Gravatt, a junior communications major, missed a semester because of the accident, but he is still on a soccer scholarship and is working to graduate in May 2017.
“Now his role on the bench was going to be even more important because he was going to help us lead the team,” Warming said. “I have valued his input as a player. I didn’t know all the talents Brett had. He is really, really talented.”
Finney said it never really made him or his teammates uncomfortable to see Gravatt in a wheelchair instead of running around on the field. But what astonished Finney was how quickly Gravatt moved back into being a student-athlete.
“I knew if I was in his position, I knew I would still be so depressed and distraught,” Finney said. “He just has a different outlook on life. And that just sets him apart from everybody else.”
Christian, his brother, said he wasn’t surprised.

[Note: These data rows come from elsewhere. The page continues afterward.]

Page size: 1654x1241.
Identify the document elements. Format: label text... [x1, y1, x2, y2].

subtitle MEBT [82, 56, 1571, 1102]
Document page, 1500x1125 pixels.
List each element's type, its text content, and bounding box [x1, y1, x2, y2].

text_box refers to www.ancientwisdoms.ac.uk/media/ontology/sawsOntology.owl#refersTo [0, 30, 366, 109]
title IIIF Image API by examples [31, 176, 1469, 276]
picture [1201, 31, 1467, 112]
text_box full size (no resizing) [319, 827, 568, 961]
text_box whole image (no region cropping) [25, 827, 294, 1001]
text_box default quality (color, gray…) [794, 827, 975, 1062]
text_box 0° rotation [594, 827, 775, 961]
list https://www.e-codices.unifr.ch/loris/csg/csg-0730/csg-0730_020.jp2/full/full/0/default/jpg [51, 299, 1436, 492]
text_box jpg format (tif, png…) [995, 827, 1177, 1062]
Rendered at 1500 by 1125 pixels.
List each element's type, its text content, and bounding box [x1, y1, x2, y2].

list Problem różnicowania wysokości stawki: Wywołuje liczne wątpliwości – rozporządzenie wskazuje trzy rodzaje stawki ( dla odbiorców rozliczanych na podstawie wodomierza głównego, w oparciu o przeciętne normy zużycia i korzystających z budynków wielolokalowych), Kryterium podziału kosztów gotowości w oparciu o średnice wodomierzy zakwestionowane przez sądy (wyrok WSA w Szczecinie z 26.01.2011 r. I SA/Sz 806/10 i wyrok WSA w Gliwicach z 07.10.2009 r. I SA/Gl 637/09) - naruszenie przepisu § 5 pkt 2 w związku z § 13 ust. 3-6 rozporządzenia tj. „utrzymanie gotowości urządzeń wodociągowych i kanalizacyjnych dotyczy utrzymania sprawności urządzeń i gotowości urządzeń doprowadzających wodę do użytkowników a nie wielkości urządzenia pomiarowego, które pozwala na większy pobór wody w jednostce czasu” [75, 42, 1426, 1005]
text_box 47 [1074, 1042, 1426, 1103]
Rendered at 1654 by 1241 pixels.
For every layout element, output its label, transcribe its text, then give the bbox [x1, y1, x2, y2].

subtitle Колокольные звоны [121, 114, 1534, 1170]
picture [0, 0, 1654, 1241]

“He’s always been very determined,” Christian said. “There’s a lot of things we can’t control, but almost always does he accomplish it one way or another.”
Most days, Gravatt wakes up early, practices on the track, goes to class, works on video for the soccer team, helps out at practice, and then does homework.
When he has down time, as rare as it is, he’s usually resting or catching up on homework. He said he lives in the moment.
Gravatt said he doesn’t know how far track and field or coaching will take him. But, he said, he does know he wants to do them as long as he can.
Competing in the 2016 Paralympic Games in Rio de Janeiro is unrealistic, Gravatt said, but the 2020 Games in Tokyo are certainly a goal. In the meantime, he is working toward racing in marathons and practicing with his teammates who will compete in Rio.
As for coaching, Gravatt has always been interested in teaching soccer. Working with the Penn State team has reassured him that coaching is a good fit.
“I can’t run or ... be out there to kick a ball,” he said. “That part I’ll never be able to do. But to be able to do something helps me out a lot. It is hard not to be on the field with them, but to work behind the scenes fills that niche of wanting to be in soccer.”
Gravatt said he is unsure of what life has in store for him, but he said he’s not worried. Whether it has been changing schools, changing sports, or even changing the way he moves around, Gravatt has always adjusted to change.